A Shy Solitary Creature

Pangolins are solitary and primarily active at night, which makes this sighing extra special. Most live on the ground, but some, like the black-bellied pangolin, also climb trees.

They are generally the size of a house cat, but grow to more than a metre long. Their scales are made of keratin, the same material found in human fingernails.

When pangolins feel threatened or stressed, they curl up into a ball, like an armadillo. They can also release a stinky fluid from a gland located at the base of their tails, which acts as a defence mechanism. Luckily this particular one was very calm and relaxed, which made our sighting extra unique and memorable.

Daily Life of the Endangered Pangolin

Like anteaters, pangolins have long snouts and even longer tongues, which they use to lap up ants and termites they excavate from mounds with their powerful front claws. Interestingly, they can close their ears and noses to keep pesky ants out while they’re feasting away!

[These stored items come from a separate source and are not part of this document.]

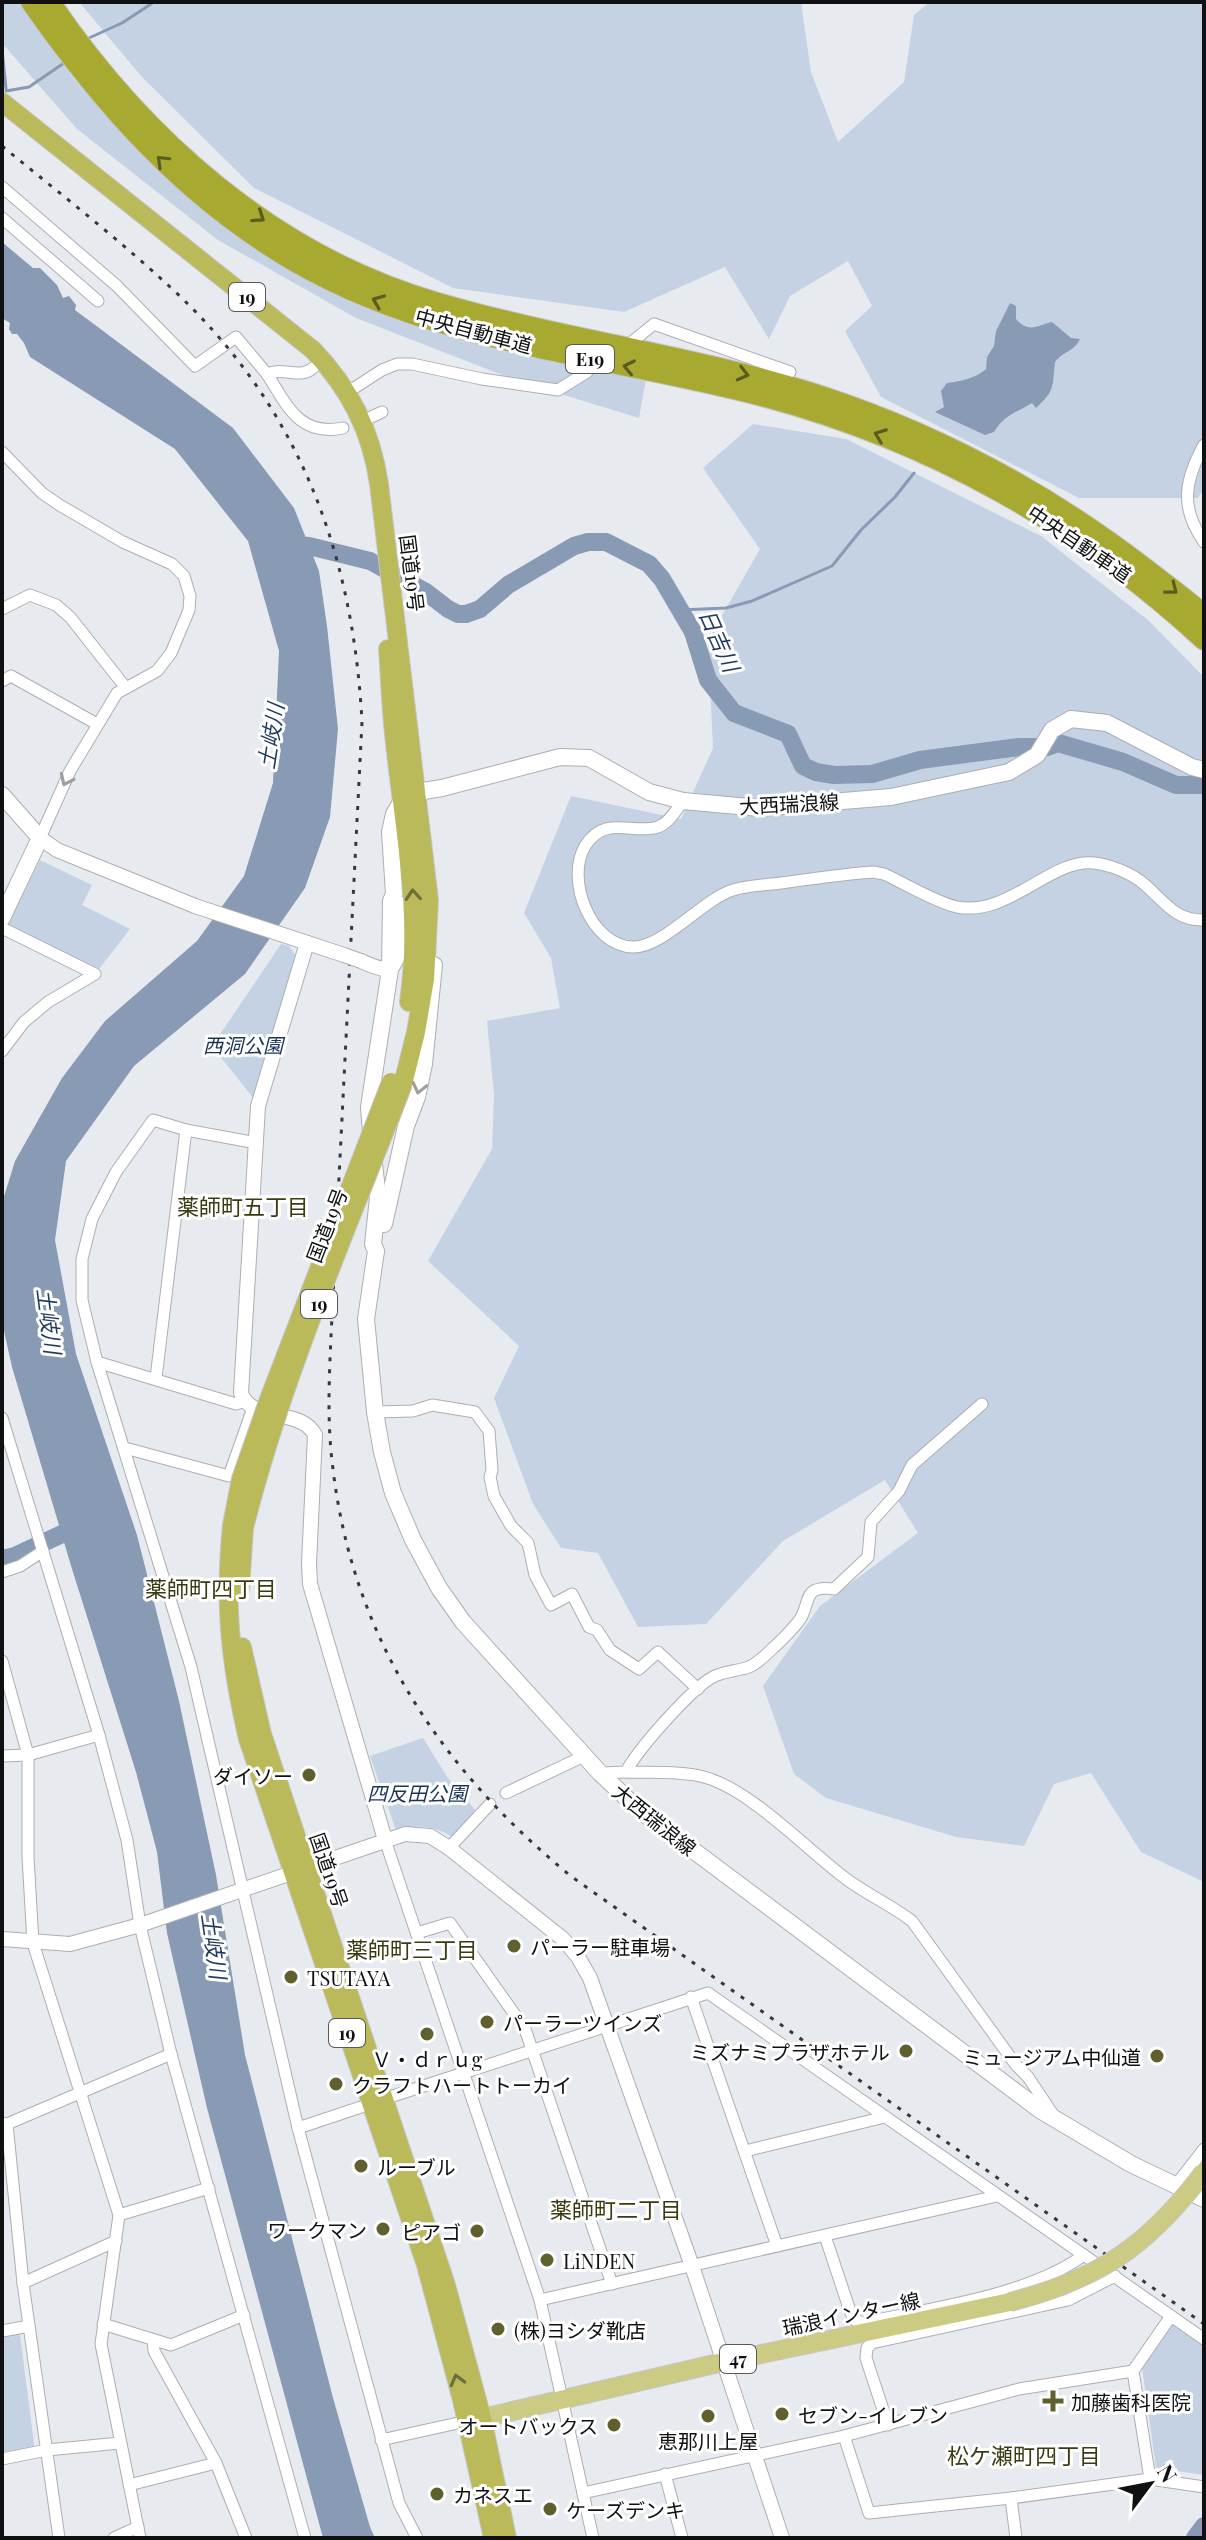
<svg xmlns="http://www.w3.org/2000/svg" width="1206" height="2540" viewBox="0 0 1206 2540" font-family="'Playfair Display','Noto Sans JP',serif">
<rect width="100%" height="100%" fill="#e7ebf0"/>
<g fill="#c4d2e4">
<polygon points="2,2 18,2 75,80 143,154 192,199 646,379 639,418 518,381 356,318 218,240 77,129 2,43"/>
<polygon points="79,2 801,2 811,72 838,142 904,82 914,15 930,2 1204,2 1204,489 1198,498 1079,498 881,397 845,331 872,306 848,261 790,296 769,339 725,267 624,312 453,288 254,188 142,77"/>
<polygon points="753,424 846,439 1041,536 1148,620 1204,677 1204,1882 1141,1852 1091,1773 1054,1784 1024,1846 956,1837 826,1798 794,1774 763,1686 820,1606 918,1533 885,1480 783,1541 706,1624 638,1627 598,1553 561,1548 533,1504 494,1398 519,1346 428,1261 492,1149 494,1094 487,1021 560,1008 551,958 524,913 571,796 681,819 713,748 708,640 760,549 703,468"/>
<polygon points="40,860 92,885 82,905 130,929 99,969 6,925"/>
<polygon points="281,944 289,946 296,956 254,1099 212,1046"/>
<path d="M423,1738L448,1778L476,1811L454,1838C433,1825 419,1824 396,1830L370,1756Z"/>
<polygon points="1177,2317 1204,2336 1204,2475 1156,2468 1142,2367"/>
<polygon points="20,2334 35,2452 2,2456 2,2337"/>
</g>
<g fill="#889ab4">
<polygon points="2,242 33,268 40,268 57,285 63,298 69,296 76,305 75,310 233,428 294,508 319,571 327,626 338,729 330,817 305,888 245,974 134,1066 66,1161 55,1240 76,1354 137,1535 179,1701 216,1875 245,2055 333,2398 370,2527 375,2538 323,2538 207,2108 167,1933 157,1852 136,1772 72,1569 12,1367 2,1322 2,1203 15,1161 62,1078 105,1021 197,941 244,876 273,783 279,651 248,541 175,449 30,357 24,343 17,334 12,334 9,329 10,323 2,318"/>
<path d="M1010,303L1016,306V319C1029,334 1038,325 1052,322L1071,338L1080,339C1074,352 1063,351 1055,362C1052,386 1056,390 1036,408L1032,403C1016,413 1004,415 994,432L985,435L935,412L944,407L941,391L947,383C961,381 974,379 986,369L987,357L994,346L996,331Z"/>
</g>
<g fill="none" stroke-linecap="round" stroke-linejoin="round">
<g stroke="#889ab4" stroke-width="3">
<polyline points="89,38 122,23 154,2"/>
<polyline points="2,49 6,89"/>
<polyline points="6,91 29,87 64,63"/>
<polyline points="680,610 726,608 752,601 832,566 861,530 895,497 914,473"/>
</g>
<g stroke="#889ab4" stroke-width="18">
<polyline points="284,544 309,546 370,561 426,592 448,609 458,614 466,614 480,609 508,585 574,546 588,542 606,542 649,564 662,579 693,632 708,680 734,713 788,734 803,766 816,772 834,775 872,774 920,760 1019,747 1047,747 1058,743 1123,762 1176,785 1204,785"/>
<polyline points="2,1559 15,1556 81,1525"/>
<polyline points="1195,2538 1204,2526"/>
</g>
<defs>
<g id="minor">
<path d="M2,187L117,286L195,366L236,337L267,374C283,366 299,380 313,368"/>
<polyline points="2,218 98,301"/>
<polyline points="633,341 654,324 790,372"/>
<path d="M267,374C287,405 299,437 343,428"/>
<polyline points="348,392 382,370 397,364 412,364 482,379 558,390 587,372"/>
<polyline points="369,418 382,412"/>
<path d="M1204,445C1184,481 1180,508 1204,542"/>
<polyline points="2,452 42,493 61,506 123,542 172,564 184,576 190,596 189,610 171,653 157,671 117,693 70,771 40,838"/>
<polyline points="2,609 30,595 56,605 70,617 126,688"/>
<polyline points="2,681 11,676 97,724"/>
<path d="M683,801C676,810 669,823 658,827C632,835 605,814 585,846C565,880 591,946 633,947C663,948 703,899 733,890C748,885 766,885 781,883C812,879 842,874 873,872L884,874C906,884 935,902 957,907C1009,917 1051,858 1094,863C1111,865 1131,873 1144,884C1164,901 1175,921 1204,920"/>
<polyline points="2,928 95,974 48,1002 24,1022 2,1051"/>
<polyline points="257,1143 186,1130 153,1120 116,1172 92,1219 82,1259 82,1300 97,1362 191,1667 298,2128 399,2503 417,2538"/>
<polyline points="97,1362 236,1404 244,1401"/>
<polyline points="156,1378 186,1130"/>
<polyline points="375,1412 413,1411 432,1405 475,1412 489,1431 492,1470 490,1477 494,1496 511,1526 528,1543 535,1575 551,1605 572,1594 589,1627 597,1630 610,1650 639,1669 658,1652 698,1689"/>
<polyline points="2,1418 99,1735 127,1840 140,1925 171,2054 305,2538"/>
<polyline points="125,1448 229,1476 253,1408"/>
<polyline points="2,1572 20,1566 43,1551"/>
<polyline points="2,1661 28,1755 28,1857 33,1943 119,2215 101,2344 140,2538"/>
<polyline points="2,1756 28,1755 99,1735"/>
<path d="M626,1772C650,1773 677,1771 700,1776C747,1786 805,1848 845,1878C866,1894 891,1905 912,1921L1016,2065L1028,2077L1054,2116"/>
<path d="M600,1773L626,1772C637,1750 692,1688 713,1677C724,1671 738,1671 749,1667C758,1663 766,1655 773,1648C780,1642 798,1624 802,1616C810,1600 804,1585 834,1589L868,1557L871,1522L899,1491L912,1465L982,1404"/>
<polyline points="506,1793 584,1756"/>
<polyline points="386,1843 540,2300 593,2538"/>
<polyline points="449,1848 490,1804"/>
<polyline points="417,1933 450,1923 525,2029 612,2284"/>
<polyline points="691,1997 777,2246"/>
<polyline points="393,2096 708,1993 1204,2339"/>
<polyline points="3,2123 7,2124 171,2054"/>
<polyline points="7,2124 23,2283 59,2538"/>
<polyline points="298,2128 361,2107"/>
<polyline points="745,2151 885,2117"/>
<polyline points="1176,2185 1204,2149"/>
<polyline points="119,2215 209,2188"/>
<path d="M825,2236L850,2311L855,2320L863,2323C930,2308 1028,2296 1084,2255"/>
<polyline points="23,2283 116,2241"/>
<polyline points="540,2300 997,2196"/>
<polyline points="103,2324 171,2345 244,2315"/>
<polyline points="2,2331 29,2326"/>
<polyline points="153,2340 154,2351 216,2463 246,2538"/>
<polyline points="888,2425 866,2358 867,2348 872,2343 1068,2300 1115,2276"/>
<polyline points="844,2436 869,2513 1011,2498 1150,2479 1204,2487"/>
<polyline points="381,2440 467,2421"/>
<polyline points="2,2459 47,2450 120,2443"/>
<polyline points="665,2474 682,2538"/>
<polyline points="1150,2479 1133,2371 1171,2316"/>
<polyline points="129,2485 216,2463"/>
<polyline points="583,2493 844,2436 1019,2389 1133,2371"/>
<polyline points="1011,2498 1016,2538"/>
<polyline points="114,2538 138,2527"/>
</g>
<g id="tertiary">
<polyline points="40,838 57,850 195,906 344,955"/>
<path d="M307,943L258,1106L241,1393C251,1423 301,1407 315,1435L309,1563L310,1584L386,1843"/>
<path d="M361,961C370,965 378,969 390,970C406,952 399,924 397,902"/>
<polyline points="2,1939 70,1944 140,1925 405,1834 430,1836 449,1848 563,1939 578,1957 590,1978 692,2266 782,2538"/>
</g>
<g id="secondary">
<polyline points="2,795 40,838 2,918"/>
<polyline points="371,1133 369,1107 390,970 391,901 394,894 390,832 394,814 403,799 418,792 442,788 560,757 589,758 649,792 683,801 760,808 891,797 1009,772 1037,755 1052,730 1071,719 1107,723 1192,767 1204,770"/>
<polyline points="373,1156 378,1198 373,1244 376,1251 366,1319 375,1412 382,1452 393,1493 413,1540 439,1588 463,1622 600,1773 638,1809 1040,2110 1131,2164 1204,2199"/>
<polyline points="384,1224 406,1126 417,1097 424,1064 434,965"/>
</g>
<polyline id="primary" points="470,2421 723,2362 1010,2302"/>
<g id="trunk">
<path d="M2,102L313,350C350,389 371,430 379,484L429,900L425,979L416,1032L403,1084"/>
<path d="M388,649C390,677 391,706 394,734C403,824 422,911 409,1002"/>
<path d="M232,1525C224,1603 230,1662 248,1739L426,2265L462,2400L493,2538"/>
<polyline points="240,1589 244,1528"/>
<polyline points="242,1647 262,1734 446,2285 482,2418 507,2538"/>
</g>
<g id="motorway">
<path d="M31,2C103,105 184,197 294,261C437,344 605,355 762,396C928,440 1078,523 1204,640"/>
<path d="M50,2C143,139 274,255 435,302C560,339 691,355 815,394C936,433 1045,491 1146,569C1165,584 1186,599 1204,615"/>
</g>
</defs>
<use href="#minor" stroke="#abaeb3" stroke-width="13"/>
<use href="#tertiary" stroke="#abaeb3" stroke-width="16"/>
<use href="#secondary" stroke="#abaeb3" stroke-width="18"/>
<use href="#primary" stroke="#c5c6c6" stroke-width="20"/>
<use href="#trunk" stroke="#c5c6c6" stroke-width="20"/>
<use href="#motorway" stroke="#c5c6c6" stroke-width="22"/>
<use href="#minor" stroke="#fff" stroke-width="11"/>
<use href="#tertiary" stroke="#fff" stroke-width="14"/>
<use href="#secondary" stroke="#fff" stroke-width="16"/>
<use href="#primary" stroke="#cbcb83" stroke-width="18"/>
<use href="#trunk" stroke="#baba5a" stroke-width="18"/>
<use href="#motorway" stroke="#a8a931" stroke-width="20"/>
<path stroke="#36383a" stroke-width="3" stroke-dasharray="4 8" stroke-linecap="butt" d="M2,146C58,192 116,237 169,286C298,404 353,551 362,722L331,1336C329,1381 327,1425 333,1469C353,1639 442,1771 572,1877L1204,2324"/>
<defs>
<polyline id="tertiary-bridge" points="344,955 361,961"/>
<path id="primary-bridge" d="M1010,2302C1100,2279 1149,2245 1204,2172"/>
<g id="trunk-bridge">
<polyline points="232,1525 241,1479 269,1399 391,1082"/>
<path d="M244,1528C282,1376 347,1230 403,1084"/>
</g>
</defs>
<use href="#tertiary-bridge" stroke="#abaeb3" stroke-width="16" stroke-linecap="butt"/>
<use href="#primary-bridge" stroke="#c5c6c6" stroke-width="20" stroke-linecap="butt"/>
<use href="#trunk-bridge" stroke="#c5c6c6" stroke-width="20" stroke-linecap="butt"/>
<use href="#tertiary-bridge" stroke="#fff" stroke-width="14"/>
<use href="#primary-bridge" stroke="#cbcb83" stroke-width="18"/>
<use href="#trunk-bridge" stroke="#baba5a" stroke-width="18"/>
</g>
<defs><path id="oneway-chevron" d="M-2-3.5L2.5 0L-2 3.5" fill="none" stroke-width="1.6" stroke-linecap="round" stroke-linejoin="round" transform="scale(2)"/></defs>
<g stroke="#5c5c22">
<use href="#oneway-chevron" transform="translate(162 161) rotate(-136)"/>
<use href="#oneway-chevron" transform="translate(259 217) rotate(34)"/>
<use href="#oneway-chevron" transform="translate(378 301) rotate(-158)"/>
<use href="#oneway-chevron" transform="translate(629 367) rotate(-168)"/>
<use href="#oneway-chevron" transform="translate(743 374) rotate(14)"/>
<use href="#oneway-chevron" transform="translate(880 435) rotate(-159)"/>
<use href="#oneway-chevron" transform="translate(1172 589) rotate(38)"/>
</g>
<g stroke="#9f9fa0">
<use href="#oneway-chevron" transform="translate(66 780) rotate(115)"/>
<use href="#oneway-chevron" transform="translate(419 1088) rotate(103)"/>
</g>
<g stroke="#6d6e3a">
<use href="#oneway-chevron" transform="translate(413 895) rotate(-94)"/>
<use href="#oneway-chevron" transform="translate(457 2380) rotate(-105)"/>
</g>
<g fill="#5f602d" stroke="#fff" stroke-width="3">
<circle cx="309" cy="1775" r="8"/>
<circle cx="514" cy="1946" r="8"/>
<circle cx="291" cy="1977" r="8"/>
<circle cx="487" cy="2022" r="8"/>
<circle cx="427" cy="2034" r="8"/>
<circle cx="906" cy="2051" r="8"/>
<circle cx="1157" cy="2056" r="8"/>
<circle cx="336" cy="2084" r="8"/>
<circle cx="361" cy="2166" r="8"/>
<circle cx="383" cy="2229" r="8"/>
<circle cx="477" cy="2231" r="8"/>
<circle cx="547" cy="2260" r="8"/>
<circle cx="498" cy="2329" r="8"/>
<path d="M1049 2389h8v8h8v8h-8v8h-8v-8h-8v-8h8z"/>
<circle cx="782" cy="2414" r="8"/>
<circle cx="708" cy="2416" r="8"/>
<circle cx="614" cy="2425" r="8"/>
<circle cx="437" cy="2494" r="8"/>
<circle cx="550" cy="2509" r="8"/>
</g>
<g text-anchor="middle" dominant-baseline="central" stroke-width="6" stroke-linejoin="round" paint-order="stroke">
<g fill="#fff" stroke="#575859" stroke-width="2">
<rect x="229" y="283" width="36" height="28" rx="6"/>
<rect x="566" y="345" width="48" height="28" rx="6"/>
<rect x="301" y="1290" width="36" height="28" rx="6"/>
<rect x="329" y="2019" width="36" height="28" rx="6"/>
<rect x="720" y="2345" width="36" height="28" rx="6"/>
</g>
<g font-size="18" font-weight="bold" fill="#0f1012">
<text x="247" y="297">19</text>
<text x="590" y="359">E19</text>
<text x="319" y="1304">19</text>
<text x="347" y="2033">19</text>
<text x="738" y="2359">47</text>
</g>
<g font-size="20" fill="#0f1012" stroke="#fff">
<text transform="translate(474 330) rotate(15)">中央自動車道</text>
<text transform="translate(1080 543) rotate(34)">中央自動車道</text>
<text transform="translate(413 573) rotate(83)">国道19号</text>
<text transform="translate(789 803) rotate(-3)">大西瑞浪線</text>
<text transform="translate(326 1225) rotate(-69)">国道19号</text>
<text transform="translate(655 1819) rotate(39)">大西瑞浪線</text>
<text transform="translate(330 1870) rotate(71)">国道19号</text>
<text transform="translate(851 2313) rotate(-12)">瑞浪インター線</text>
</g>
<g font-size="20" font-style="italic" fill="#193357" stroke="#fff">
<text x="243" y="1044">西洞公園</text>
<text x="417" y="1792">四反田公園</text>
</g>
<g font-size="20" fill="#0f1012" stroke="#fff" text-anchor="start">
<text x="293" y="1775" text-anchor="end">ダイソー</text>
<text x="530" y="1946">パーラー駐車場</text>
<text x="307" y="1977">TSUTAYA</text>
<text x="503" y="2022">パーラーツインズ</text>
<text x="890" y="2051" text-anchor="end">ミズナミプラザホテル</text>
<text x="1141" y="2056" text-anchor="end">ミュージアム中仙道</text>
<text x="427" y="2058" text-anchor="middle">Ｖ・ｄｒｕg</text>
<text x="352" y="2084">クラフトハートトーカイ</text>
<text x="377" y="2166">ルーブル</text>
<text x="367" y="2229" text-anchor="end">ワークマン</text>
<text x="461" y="2231" text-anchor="end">ピアゴ</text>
<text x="563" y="2260">LiNDEN</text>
<text x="514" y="2329">(株)ヨシダ靴店</text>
<text x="1071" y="2401">加藤歯科医院</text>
<text x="798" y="2414">セブン-イレブン</text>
<text x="598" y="2425" text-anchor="end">オートバックス</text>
<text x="708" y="2440" text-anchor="middle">恵那川上屋</text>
<text x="453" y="2494">カネスエ</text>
<text x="566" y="2509">ケーズデンキ</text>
</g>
<g font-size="22" font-style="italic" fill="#1e395e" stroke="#fff">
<text transform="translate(720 640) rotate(66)">日吉川</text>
<text transform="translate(270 736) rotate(-81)">土岐川</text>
<text transform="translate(50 1321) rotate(83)">土岐川</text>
<text transform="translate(215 1946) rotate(82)">土岐川</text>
</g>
<g font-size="22" fill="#3b3b12" stroke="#fff">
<text x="243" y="1206">薬師町五丁目</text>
<text x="211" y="1588">薬師町四丁目</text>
<text x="412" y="1949">薬師町三丁目</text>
<text x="616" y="2209">薬師町二丁目</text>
<text x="1024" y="2455">松ケ瀬町四丁目</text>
</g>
</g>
<rect width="1206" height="2540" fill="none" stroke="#0f1012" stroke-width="8"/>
<g transform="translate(1150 2484) rotate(58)" stroke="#ffffff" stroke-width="6" paint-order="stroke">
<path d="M0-6L14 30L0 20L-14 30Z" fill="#0f1012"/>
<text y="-12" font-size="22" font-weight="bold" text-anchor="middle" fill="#0f1012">N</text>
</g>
</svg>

Although they look and act like anteaters and armadillos, pangolins are more closely related to bears, cats, and dogs!

The only time pangolins spend time together is when they mate and bear young. Some pangolin fathers will stay in the den until the single offspring is independent. Babies, or pangopups, are born with soft scales that harden after two days, but they will ride on their mothers’ tails until they’re weaned at about three months.